Qishen granule (QSG) exerts cardioprotective effects by inhibiting NLRP3 inflammasome and pyroptosis in myocardial infarction rats.

Abstract Ethnopharmacological relevance Qishen granule (QSG) is a traditional Chinese medicine formulation that is widely used in clinical practice for the treatment of myocardial infarction (MI), and its efficacy and safety have been well approved. However, the underlying mechanism by which QSG alleviates inflammation and cell pyroptosis remains unknown. Aim of the study The aim of this study was to clarify whether QSG ameliorated MI by inhibiting inflammasome activation and cell pyroptosis. Materials and methods In vivo, SD male rats were subjected to the left anterior ascending branch (LAD) ligation to construct MI model. And in vitro, OGD/R, ISO, Ang II and LPS-ATP were used to induce H9C2 cell injury. Cell viability and ROS were detected by CCK8 and DCFH-DA dye respectively. Western blots were applied to detect the expression of inflammasome-related proteins. Cell pyroptosis was evaluated by Calcein-AM/PI staining, Hoechst/PI staining and NT-GSDMD expression. Results QSG administration improved the cardiac function, as well as reduced inflammatory cell infiltration and collagen deposition.

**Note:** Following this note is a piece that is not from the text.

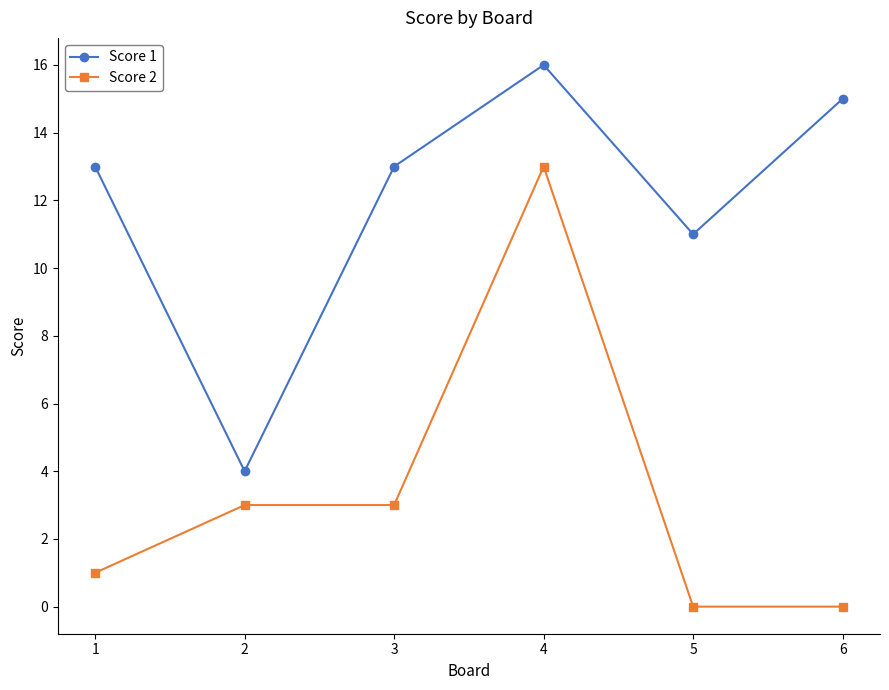

What is the approximate value of Score 1 at 6?

15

In H9C2 cells, OGD/R failed to induce inflammasome activation, while ISO, Ang II and LPS-ATP successfully induced inflammasome activation and cell pyroptosis, as evidenced by increased Caspase-1(P20) and NT-GSDMD. In LPS-ATP induced H9C2 model, ROS production and cell pyroptosis were suppressed when treated with QSG. Furthermore, QSG significantly decreased the protein levels of P65–NF-κB, NLRP3, ASC, Caspase-1 (P20), Cleaved IL-18, Cleaved IL-1β and NT-GSDMD. Conclusion This study is the first to demonstrate that QSG has cardioprotective effects by inhibiting inflammasome activation and pyroptosis, which are considered as promising therapeutic targets for MI.